THE Union Budget has only added to the woes of the capital goods industry, which is yet to recover from the economic slowdown, mainly due to excise changes and a continuation of the inverted duty structure.

The reduction in peak customs duty from 35 to 30 per cent will not have much impact on the industry as most of the items, barring a few, fall under the 25 per cent bracket. The import duty on piston engines will now be brought down to 30 per cent from a peak rate of 35 per cent.

However, this will not have a major impact on engine manufacturers as imported engines are not a real threat to established players in the industry.

But diesel engine manufacturers such as Kirloskar Oil Engines (KOEL) and Cummins India will now pay a higher excise duty on their engines up to 10 HP. This would have a greater impact on KOEL, which has a significant market share in this segment.

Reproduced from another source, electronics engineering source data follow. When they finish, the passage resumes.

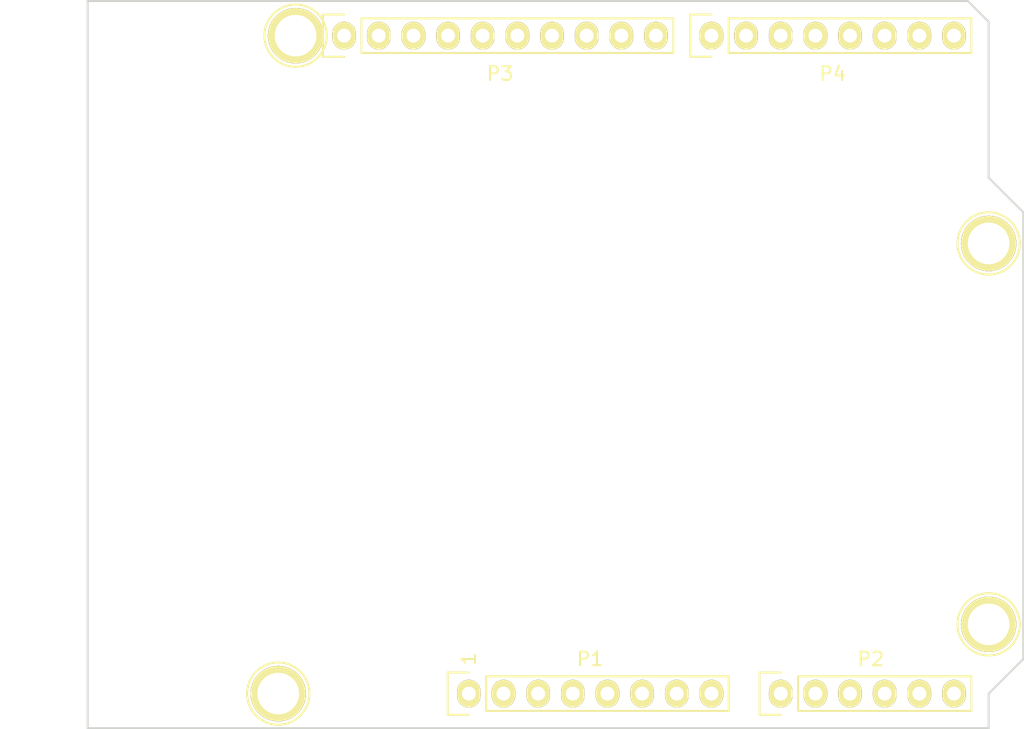
<source format=kicad_pcb>
(kicad_pcb (version 20221018) (generator pcbnew)

  (general
    (thickness 1.6)
  )

  (paper "A4")
  (title_block
    (date "lun. 30 mars 2015")
  )

  (layers
    (0 "F.Cu" signal)
    (31 "B.Cu" signal)
    (32 "B.Adhes" user "B.Adhesive")
    (33 "F.Adhes" user "F.Adhesive")
    (34 "B.Paste" user)
    (35 "F.Paste" user)
    (36 "B.SilkS" user "B.Silkscreen")
    (37 "F.SilkS" user "F.Silkscreen")
    (38 "B.Mask" user)
    (39 "F.Mask" user)
    (40 "Dwgs.User" user "User.Drawings")
    (41 "Cmts.User" user "User.Comments")
    (42 "Eco1.User" user "User.Eco1")
    (43 "Eco2.User" user "User.Eco2")
    (44 "Edge.Cuts" user)
    (45 "Margin" user)
    (46 "B.CrtYd" user "B.Courtyard")
    (47 "F.CrtYd" user "F.Courtyard")
    (48 "B.Fab" user)
    (49 "F.Fab" user)
  )

  (setup
    (pad_to_mask_clearance 0)
    (aux_axis_origin 110.998 126.365)
    (pcbplotparams
      (layerselection 0x0000030_80000001)
      (plot_on_all_layers_selection 0x0000000_00000000)
      (disableapertmacros false)
      (usegerberextensions false)
      (usegerberattributes true)
      (usegerberadvancedattributes true)
      (creategerberjobfile true)
      (dashed_line_dash_ratio 12.000000)
      (dashed_line_gap_ratio 3.000000)
      (svgprecision 4)
      (plotframeref false)
      (viasonmask false)
      (mode 1)
      (useauxorigin false)
      (hpglpennumber 1)
      (hpglpenspeed 20)
      (hpglpendiameter 15.000000)
      (dxfpolygonmode true)
      (dxfimperialunits true)
      (dxfusepcbnewfont true)
      (psnegative false)
      (psa4output false)
      (plotreference true)
      (plotvalue true)
      (plotinvisibletext false)
      (sketchpadsonfab false)
      (subtractmaskfromsilk false)
      (outputformat 1)
      (mirror false)
      (drillshape 1)
      (scaleselection 1)
      (outputdirectory "")
    )
  )

  (net 0 "")
  (net 1 "/IOREF")
  (net 2 "/Reset")
  (net 3 "+5V")
  (net 4 "GND")
  (net 5 "/Vin")
  (net 6 "/A0")
  (net 7 "/A1")
  (net 8 "/A2")
  (net 9 "/A3")
  (net 10 "/AREF")
  (net 11 "/A4(SDA)")
  (net 12 "/A5(SCL)")
  (net 13 "/9(**)")
  (net 14 "/8")
  (net 15 "/7")
  (net 16 "/6(**)")
  (net 17 "/5(**)")
  (net 18 "/4")
  (net 19 "/3(**)")
  (net 20 "/2")
  (net 21 "/1(Tx)")
  (net 22 "/0(Rx)")
  (net 23 "Net-(P5-Pad1)")
  (net 24 "Net-(P6-Pad1)")
  (net 25 "Net-(P7-Pad1)")
  (net 26 "Net-(P8-Pad1)")
  (net 27 "/13(SCK)")
  (net 28 "/10(**/SS)")
  (net 29 "Net-(P1-Pad1)")
  (net 30 "+3V3")
  (net 31 "/12(MISO)")
  (net 32 "/11(**/MOSI)")

  (footprint "Socket_Arduino_Uno:Socket_Strip_Arduino_1x08" (layer "F.Cu") (at 138.938 123.825))

  (footprint "Socket_Arduino_Uno:Socket_Strip_Arduino_1x06" (layer "F.Cu") (at 161.798 123.825))

  (footprint "Socket_Arduino_Uno:Socket_Strip_Arduino_1x10" (layer "F.Cu") (at 129.794 75.565))

  (footprint "Socket_Arduino_Uno:Socket_Strip_Arduino_1x08" (layer "F.Cu") (at 156.718 75.565))

  (footprint "Socket_Arduino_Uno:Arduino_1pin" (layer "F.Cu") (at 124.968 123.825))

  (footprint "Socket_Arduino_Uno:Arduino_1pin" (layer "F.Cu") (at 177.038 118.745))

  (footprint "Socket_Arduino_Uno:Arduino_1pin" (layer "F.Cu") (at 126.238 75.565))

  (footprint "Socket_Arduino_Uno:Arduino_1pin" (layer "F.Cu") (at 177.038 90.805))

  (gr_line (start 120.269 74.93) (end 120.269 78.994)
    (stroke (width 0.15) (type solid)) (layer "Dwgs.User") (tstamp 096259ae-cbc6-45bd-b8bd-43646b65b038))
  (gr_circle (center 117.348 76.962) (end 118.618 76.962)
    (stroke (width 0.15) (type solid)) (fill none) (layer "Dwgs.User") (tstamp 44c94aed-b60f-40d8-a0ae-6331d24cf9da))
  (gr_line (start 120.523 93.98) (end 104.648 93.98)
    (stroke (width 0.15) (type solid)) (layer "Dwgs.User") (tstamp 4c9eebae-ab4f-47ff-9330-3604637cd07b))
  (gr_line (start 120.523 82.55) (end 120.523 93.98)
    (stroke (width 0.15) (type solid)) (layer "Dwgs.User") (tstamp 65befadb-e3ca-44e9-9127-ef2d20864c27))
  (gr_line (start 104.648 82.55) (end 120.523 82.55)
    (stroke (width 0.15) (type solid)) (layer "Dwgs.User") (tstamp 67a251a2-dc30-4003-9648-700a1f39cbe1))
  (gr_line (start 122.428 123.19) (end 109.093 123.19)
    (stroke (width 0.15) (type solid)) (layer "Dwgs.User") (tstamp 71a1839c-4100-40e3-9018-3f4c915982f9))
  (gr_line (start 114.427 78.994) (end 114.427 74.93)
    (stroke (width 0.15) (type solid)) (layer "Dwgs.User") (tstamp 7d46921c-a055-4a3d-b829-2ef6315d7936))
  (gr_line (start 109.093 123.19) (end 109.093 114.3)
    (stroke (width 0.15) (type solid)) (layer "Dwgs.User") (tstamp 7f9c1e05-8347-4f82-94ee-2fab7ecbf219))
  (gr_line (start 122.428 114.3) (end 122.428 123.19)
    (stroke (width 0.15) (type solid)) (layer "Dwgs.User") (tstamp 8252e1e2-e4ef-42bc-9a30-015ab6da8d22))
  (gr_line (start 114.427 74.93) (end 120.269 74.93)
    (stroke (width 0.15) (type solid)) (layer "Dwgs.User") (tstamp 9741627a-af08-40f5-8db5-0ef56918cb63))
  (gr_line (start 178.435 94.615) (end 178.435 102.235)
    (stroke (width 0.15) (type solid)) (layer "Dwgs.User") (tstamp ad4baf61-1eea-4466-82ce-f3d20ae50674))
  (gr_line (start 120.269 78.994) (end 114.427 78.994)
    (stroke (width 0.15) (type solid)) (layer "Dwgs.User") (tstamp be08f48c-d3e2-4997-8d42-ed9930fc4b9d))
  (gr_line (start 109.093 114.3) (end 122.428 114.3)
    (stroke (width 0.15) (type solid)) (layer "Dwgs.User") (tstamp c2e043ad-a143-400c-834c-a16a72af0431))
  (gr_line (start 178.435 102.235) (end 173.355 102.235)
    (stroke (width 0.15) (type solid)) (layer "Dwgs.User") (tstamp c9d0fd2f-f3fd-417b-ae9a-441b16a50439))
  (gr_line (start 104.648 93.98) (end 104.648 82.55)
    (stroke (width 0.15) (type solid)) (layer "Dwgs.User") (tstamp da9bab5c-b259-4085-992e-1b6f73d5de0e))
  (gr_line (start 173.355 102.235) (end 173.355 94.615)
    (stroke (width 0.15) (type solid)) (layer "Dwgs.User") (tstamp dabf88d2-11a2-421b-b1d4-6aa7d811b92e))
  (gr_line (start 173.355 94.615) (end 178.435 94.615)
    (stroke (width 0.15) (type solid)) (layer "Dwgs.User") (tstamp edf13945-cc23-48f4-b5e3-2cf1a6bbff1d))
  (gr_line (start 179.578 88.519) (end 177.038 85.979)
    (stroke (width 0.15) (type solid)) (layer "Edge.Cuts") (tstamp 06e25404-ade5-4ceb-8eb2-8854b61b3bd2))
  (gr_line (start 177.038 85.979) (end 177.038 74.549)
    (stroke (width 0.15) (type solid)) (layer "Edge.Cuts") (tstamp 134f72cd-1f29-452a-ac60-50c2c3ee84f9))
  (gr_line (start 177.038 74.549) (end 175.514 73.025)
    (stroke (width 0.15) (type solid)) (layer "Edge.Cuts") (tstamp 28f03c32-5136-40a9-aa68-5f5b464d3a43))
  (gr_line (start 110.998 73.025) (end 110.998 126.365)
    (stroke (width 0.15) (type solid)) (layer "Edge.Cuts") (tstamp 8c4bcb17-81fe-4c2e-9bd3-611f323904eb))
  (gr_line (start 177.038 123.825) (end 179.578 121.285)
    (stroke (width 0.15) (type solid)) (layer "Edge.Cuts") (tstamp 97c70ea7-39e0-4af4-858d-919be6769585))
  (gr_line (start 177.038 126.365) (end 177.038 123.825)
    (stroke (width 0.15) (type solid)) (layer "Edge.Cuts") (tstamp 9fe0b2d8-b68b-46c3-bcac-db801cef259b))
  (gr_line (start 110.998 126.365) (end 177.038 126.365)
    (stroke (width 0.15) (type solid)) (layer "Edge.Cuts") (tstamp c030344c-968e-450d-bd28-8193094b6412))
  (gr_line (start 175.514 73.025) (end 110.998 73.025)
    (stroke (width 0.15) (type solid)) (layer "Edge.Cuts") (tstamp eb82db75-cb89-40f8-8c59-cdbcdcdc39b7))
  (gr_line (start 179.578 121.285) (end 179.578 88.519)
    (stroke (width 0.15) (type solid)) (layer "Edge.Cuts") (tstamp fbb78afe-0423-4176-aab9-2c3cfb13ee49))
  (gr_text "1" (at 138.938 121.285 90) (layer "F.SilkS") (tstamp c0d8f0d8-d188-4d71-bd7f-a200b38f24fc)
    (effects (font (size 1 1) (thickness 0.15)))
  )

)

</source>
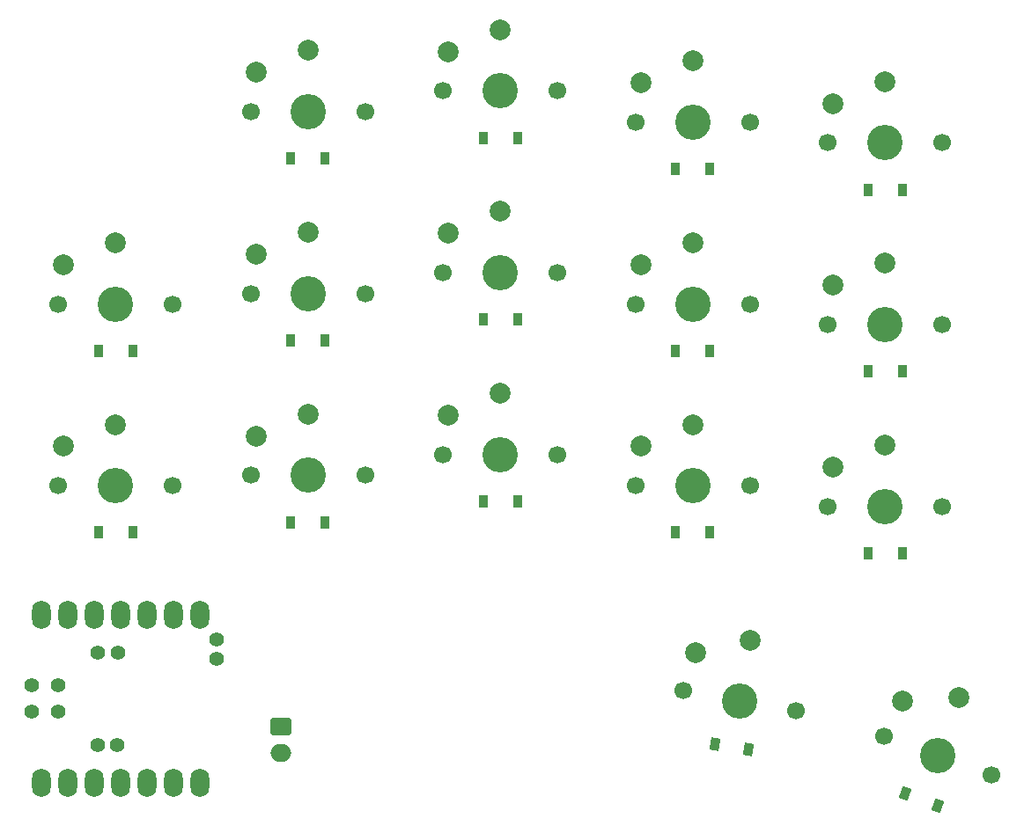
<source format=gbr>
%TF.GenerationSoftware,KiCad,Pcbnew,(6.0.7-1)-1*%
%TF.CreationDate,2022-10-31T22:34:26+08:00*%
%TF.ProjectId,kamao,6b616d61-6f2e-46b6-9963-61645f706362,rev?*%
%TF.SameCoordinates,Original*%
%TF.FileFunction,Soldermask,Top*%
%TF.FilePolarity,Negative*%
%FSLAX46Y46*%
G04 Gerber Fmt 4.6, Leading zero omitted, Abs format (unit mm)*
G04 Created by KiCad (PCBNEW (6.0.7-1)-1) date 2022-10-31 22:34:26*
%MOMM*%
%LPD*%
G01*
G04 APERTURE LIST*
G04 Aperture macros list*
%AMRoundRect*
0 Rectangle with rounded corners*
0 $1 Rounding radius*
0 $2 $3 $4 $5 $6 $7 $8 $9 X,Y pos of 4 corners*
0 Add a 4 corners polygon primitive as box body*
4,1,4,$2,$3,$4,$5,$6,$7,$8,$9,$2,$3,0*
0 Add four circle primitives for the rounded corners*
1,1,$1+$1,$2,$3*
1,1,$1+$1,$4,$5*
1,1,$1+$1,$6,$7*
1,1,$1+$1,$8,$9*
0 Add four rect primitives between the rounded corners*
20,1,$1+$1,$2,$3,$4,$5,0*
20,1,$1+$1,$4,$5,$6,$7,0*
20,1,$1+$1,$6,$7,$8,$9,0*
20,1,$1+$1,$8,$9,$2,$3,0*%
%AMRotRect*
0 Rectangle, with rotation*
0 The origin of the aperture is its center*
0 $1 length*
0 $2 width*
0 $3 Rotation angle, in degrees counterclockwise*
0 Add horizontal line*
21,1,$1,$2,0,0,$3*%
G04 Aperture macros list end*
%ADD10O,1.800000X2.750000*%
%ADD11C,1.397000*%
%ADD12C,1.700000*%
%ADD13C,3.400000*%
%ADD14C,2.000000*%
%ADD15R,0.900000X1.200000*%
%ADD16RoundRect,0.250000X-0.750000X0.600000X-0.750000X-0.600000X0.750000X-0.600000X0.750000X0.600000X0*%
%ADD17O,2.000000X1.700000*%
%ADD18RotRect,0.900000X1.200000X340.000000*%
%ADD19RotRect,0.900000X1.200000X350.000000*%
G04 APERTURE END LIST*
D10*
%TO.C,U1*%
X-8620000Y387905000D03*
X-6080000Y387905000D03*
X-3540000Y387905000D03*
X-1000000Y387905000D03*
X1540000Y387905000D03*
X4080000Y387905000D03*
X6620000Y387905000D03*
X6620000Y404095000D03*
X4080000Y404095000D03*
X1540000Y404095000D03*
X-1000000Y404095000D03*
X-3540000Y404095000D03*
X-6080000Y404095000D03*
X-8620000Y404095000D03*
D11*
X-9572000Y394730000D03*
X-9572000Y397270000D03*
X-7032000Y394730000D03*
X-7032000Y397270000D03*
X-1300000Y400400000D03*
X-1317000Y391555000D03*
X-3222000Y391555000D03*
X-3205000Y400400000D03*
X8208000Y399810000D03*
X8208000Y401715000D03*
%TD*%
D12*
%TO.C,K2*%
X4000000Y434000000D03*
D13*
X-1500000Y434000000D03*
D12*
X-7000000Y434000000D03*
D14*
X-1500000Y439900000D03*
D15*
X-3150000Y429500000D03*
D14*
X-6500000Y437800000D03*
D15*
X150000Y429500000D03*
%TD*%
D12*
%TO.C,K8*%
X78000000Y414500000D03*
X67000000Y414500000D03*
D13*
X72500000Y414500000D03*
D14*
X72500000Y420400000D03*
D15*
X70850000Y410000000D03*
X74150000Y410000000D03*
D14*
X67500000Y418300000D03*
%TD*%
D12*
%TO.C,K4*%
X11500000Y435000000D03*
D13*
X17000000Y435000000D03*
D12*
X22500000Y435000000D03*
D14*
X17000000Y440900000D03*
D15*
X15350000Y430500000D03*
X18650000Y430500000D03*
D14*
X12000000Y438800000D03*
%TD*%
D16*
%TO.C,BT1*%
X14400000Y393300000D03*
D17*
X14400000Y390800000D03*
%TD*%
D12*
%TO.C,K6*%
X67000000Y432000000D03*
X78000000Y432000000D03*
D13*
X72500000Y432000000D03*
D14*
X72500000Y437900000D03*
D15*
X70850000Y427500000D03*
X74150000Y427500000D03*
D14*
X67500000Y435800000D03*
%TD*%
D12*
%TO.C,K3*%
X4000000Y416500000D03*
D13*
X-1500000Y416500000D03*
D12*
X-7000000Y416500000D03*
D14*
X-1500000Y422400000D03*
D15*
X-3150000Y412000000D03*
X150000Y412000000D03*
D14*
X-6500000Y420300000D03*
%TD*%
D13*
%TO.C,K12*%
X17000000Y417500000D03*
D12*
X22500000Y417500000D03*
X11500000Y417500000D03*
D14*
X17000000Y423400000D03*
D15*
X15350000Y413000000D03*
X18650000Y413000000D03*
D14*
X12000000Y421300000D03*
%TD*%
D12*
%TO.C,K7*%
X72370781Y392409728D03*
X82707400Y388647506D03*
D13*
X77539091Y390528617D03*
D14*
X79557009Y396072803D03*
D18*
X74449507Y386864333D03*
D14*
X74140304Y395809549D03*
D18*
X77550493Y385735667D03*
%TD*%
D13*
%TO.C,K15*%
X35500000Y419500000D03*
D12*
X41000000Y419500000D03*
X30000000Y419500000D03*
D14*
X35500000Y425400000D03*
D15*
X33850000Y415000000D03*
D14*
X30500000Y423300000D03*
D15*
X37150000Y415000000D03*
%TD*%
D13*
%TO.C,K16*%
X54000000Y416500000D03*
D12*
X48500000Y416500000D03*
X59500000Y416500000D03*
D14*
X54000000Y422400000D03*
D15*
X52350000Y412000000D03*
X55650000Y412000000D03*
D14*
X49000000Y420300000D03*
%TD*%
D13*
%TO.C,K9*%
X35500000Y454500000D03*
D12*
X30000000Y454500000D03*
X41000000Y454500000D03*
D14*
X35500000Y460400000D03*
D15*
X33850000Y450000000D03*
D14*
X30500000Y458300000D03*
D15*
X37150000Y450000000D03*
%TD*%
D12*
%TO.C,K14*%
X59500000Y434000000D03*
D13*
X54000000Y434000000D03*
D12*
X48500000Y434000000D03*
D14*
X54000000Y439900000D03*
D15*
X52350000Y429500000D03*
D14*
X49000000Y437800000D03*
D15*
X55650000Y429500000D03*
%TD*%
D12*
%TO.C,K11*%
X63916443Y394844935D03*
X53083558Y396755065D03*
D13*
X58500001Y395800000D03*
D14*
X59524525Y401610366D03*
D19*
X56093651Y391654884D03*
X59343517Y391081846D03*
D14*
X54235825Y400410510D03*
%TD*%
D13*
%TO.C,K10*%
X35500000Y437000000D03*
D12*
X41000000Y437000000D03*
X30000000Y437000000D03*
D14*
X35500000Y442900000D03*
D15*
X33850000Y432500000D03*
D14*
X30500000Y440800000D03*
D15*
X37150000Y432500000D03*
%TD*%
D12*
%TO.C,K5*%
X67000000Y449500000D03*
X78000000Y449500000D03*
D13*
X72500000Y449500000D03*
D14*
X72500000Y455400000D03*
D15*
X70850000Y445000000D03*
X74150000Y445000000D03*
D14*
X67500000Y453300000D03*
%TD*%
D12*
%TO.C,K13*%
X48500000Y451500000D03*
D13*
X54000000Y451500000D03*
D12*
X59500000Y451500000D03*
D14*
X54000000Y457400000D03*
D15*
X52350000Y447000000D03*
D14*
X49000000Y455300000D03*
D15*
X55650000Y447000000D03*
%TD*%
D13*
%TO.C,K1*%
X17000000Y452500000D03*
D12*
X22500000Y452500000D03*
X11500000Y452500000D03*
D14*
X17000000Y458400000D03*
D15*
X15350000Y448000000D03*
X18650000Y448000000D03*
D14*
X12000000Y456300000D03*
%TD*%
M02*

</source>
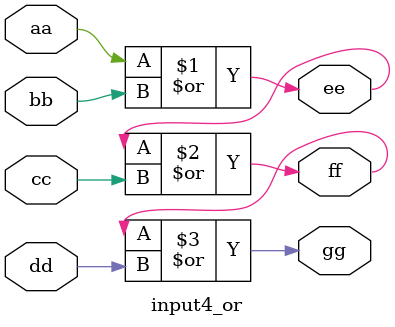
<source format=v>
`timescale 1ns / 1ps


module input4_or(
    input aa,
    input bb,
    input cc,
    input dd,
    
    output ee,
    output ff,
    output gg
    );
    
    assign ee = aa|bb;
    assign ff = ee|cc;
    assign gg = ff|dd;
    
endmodule

</source>
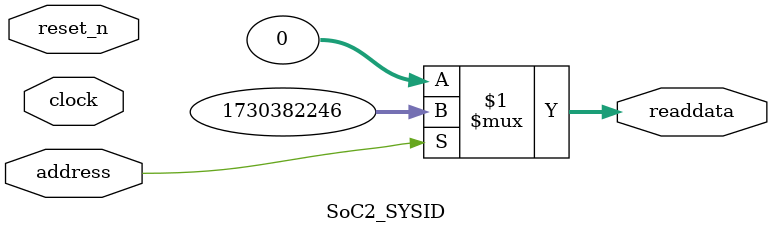
<source format=v>

`timescale 1ns / 1ps
// synthesis translate_on

// turn off superfluous verilog processor warnings 
// altera message_level Level1 
// altera message_off 10034 10035 10036 10037 10230 10240 10030 

module SoC2_SYSID (
               // inputs:
                address,
                clock,
                reset_n,

               // outputs:
                readdata
             )
;

  output  [ 31: 0] readdata;
  input            address;
  input            clock;
  input            reset_n;

  wire    [ 31: 0] readdata;
  //control_slave, which is an e_avalon_slave
  assign readdata = address ? 1730382246 : 0;

endmodule




</source>
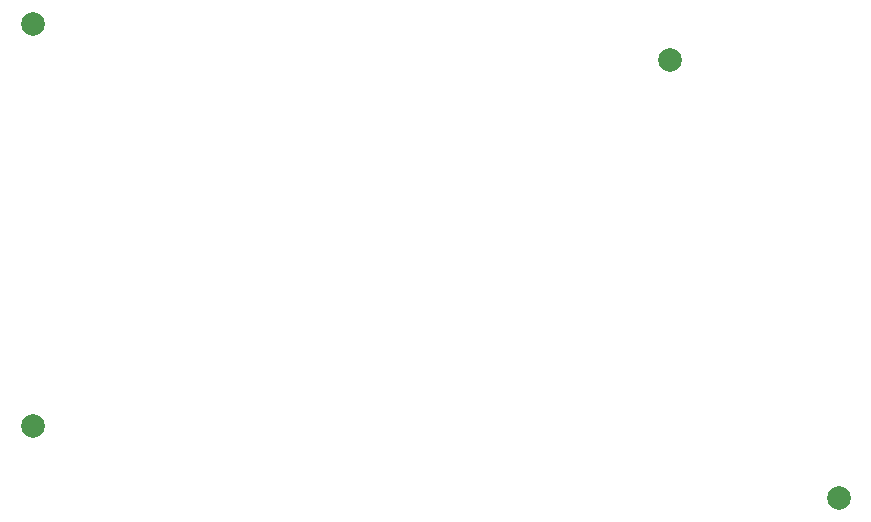
<source format=gbl>
G04 #@! TF.GenerationSoftware,KiCad,Pcbnew,7.0.6*
G04 #@! TF.CreationDate,2023-08-12T13:05:08+01:00*
G04 #@! TF.ProjectId,bottom_plate,626f7474-6f6d-45f7-906c-6174652e6b69,0.1*
G04 #@! TF.SameCoordinates,Original*
G04 #@! TF.FileFunction,Copper,L2,Bot*
G04 #@! TF.FilePolarity,Positive*
%FSLAX46Y46*%
G04 Gerber Fmt 4.6, Leading zero omitted, Abs format (unit mm)*
G04 Created by KiCad (PCBNEW 7.0.6) date 2023-08-12 13:05:08*
%MOMM*%
%LPD*%
G01*
G04 APERTURE LIST*
G04 #@! TA.AperFunction,ComponentPad*
%ADD10C,2.000000*%
G04 #@! TD*
G04 APERTURE END LIST*
D10*
X148510701Y-123849903D03*
X80250000Y-117750000D03*
X80250000Y-83750000D03*
X134228545Y-86750000D03*
M02*

</source>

Though excise duty was rationalised to 16 per cent for most items in the previous Budget, engines below 10 HP continued to be attract duty at eight per cent. But they have now been rationalised to 16 per cent.

Not much has been done to rectify the inverted duty structure that the industry has had to endure for the past few years. This means that it will be cheaper to import complete machinery rather than manufacture it domestically. This will continue to haunt most capital goods manufacturers.

Textile machinery manufacturers such as Lakshmi Machine Works and Textool have some reason to cheer. The industry has been going through a tough phase and many units have already become sick.

Last year the customs duty on specified machinery was reduced from 15 per cent to five per cent, thus widening the gap between the duty on finished machines and components and raw materials used for manufacturing these machinery.

This year, this anomaly has been rectified to some extent. The Budget has reduced customs duty on specified input items of reeling, twisting, and processing machinery for silk textile industry and also waived Cenvat on these items.

The Cenvat exemption extended to processing machinery, automatic shuttle looms and specified jute machinery would provide some solace to the ailing industry.

The issue of concessional rate of customs duty on project imports has not been addressed in this Budget too. This would continue to haunt road machinery manufacturers such as Ingersoll Rand (India).